● Document excerpt
Autor Sanders greatly understates the complexity and extent of Allied deception plans and activities prior to the Normandy landings.

In preparation, RAF and USAAF medum bombers and fighters were tasked to strike German a radar sites along the French coast … these were carefully selected to minimize any hint of where the invasion fleet might land. The Calais area (narrowest stretch of English Channel) sites were not obliterated, nor were the ones further west in Normandy and on the Cotentin Peninsula; but enough holes in coverage of both areas were created to heighten German uncertainty about just what they were looking at in their scopes.

Anti-radar chaff - pieces of metal foil cut to the proper length to strongly reflect radar energy, code-named Window - was not dispensed generally over the entire approach area; a number of RAF bombers were ordered to fly in slowly advancing “racetracks”, extending their farthest advance just a couple more miles each time they traversed the southeast curve of the racetrack, closer and closer to the French coast. Their airspeed and the dimensions of the racetracks were carefully calculated to place them at the southeast curve at a cyclic rate of advance an invasion fleet would use, and they put out big bursts of chaff at the farthest advance each time, so the German radar operators would get some good strong returns to look at, plausibly sailing toward Cap Gris-Nez at the exact speed a bunch of ships would move.

Much of the counterintel detail and communications/radar countermeasures weren’t declassified until the 1990s, so earlier accounts of the invasion were unable to address them properly.

● Problem to work on
Reproduce the comment on Allied deception before the Normandy landings word for word, in full. The material that comes after this has no connection to the comment on Allied deception.

● Recorded data
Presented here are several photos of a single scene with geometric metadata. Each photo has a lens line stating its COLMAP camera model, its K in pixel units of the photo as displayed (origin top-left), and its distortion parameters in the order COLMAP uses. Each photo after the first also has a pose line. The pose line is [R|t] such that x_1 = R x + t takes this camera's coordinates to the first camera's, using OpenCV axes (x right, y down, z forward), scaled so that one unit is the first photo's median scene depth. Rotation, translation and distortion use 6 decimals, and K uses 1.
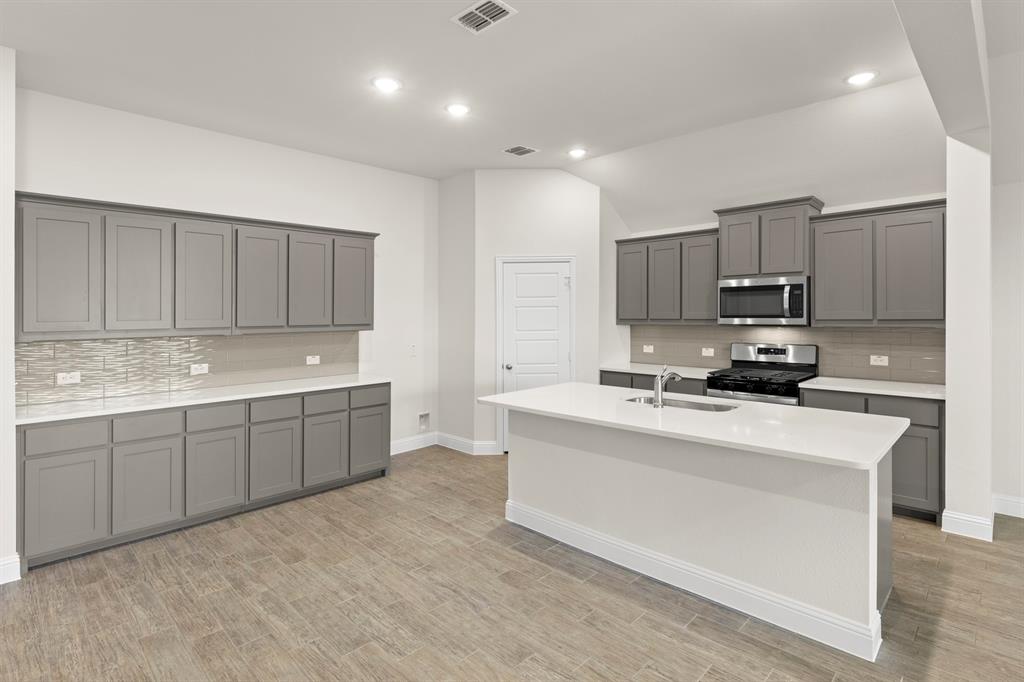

● Solution
Autor Sanders greatly understates the complexity and extent of Allied deception plans and activities prior to the Normandy landings.

In preparation, RAF and USAAF medum bombers and fighters were tasked to strike German a radar sites along the French coast … these were carefully selected to minimize any hint of where the invasion fleet might land. The Calais area (narrowest stretch of English Channel) sites were not obliterated, nor were the ones further west in Normandy and on the Cotentin Peninsula; but enough holes in coverage of both areas were created to heighten German uncertainty about just what they were looking at in their scopes.

Anti-radar chaff - pieces of metal foil cut to the proper length to strongly reflect radar energy, code-named Window - was not dispensed generally over the entire approach area; a number of RAF bombers were ordered to fly in slowly advancing “racetracks”, extending their farthest advance just a couple more miles each time they traversed the southeast curve of the racetrack, closer and closer to the French coast. Their airspeed and the dimensions of the racetracks were carefully calculated to place them at the southeast curve at a cyclic rate of advance an invasion fleet would use, and they put out big bursts of chaff at the farthest advance each time, so the German radar operators would get some good strong returns to look at, plausibly sailing toward Cap Gris-Nez at the exact speed a bunch of ships would move.

Much of the counterintel detail and communications/radar countermeasures weren’t declassified until the 1990s, so earlier accounts of the invasion were unable to address them properly.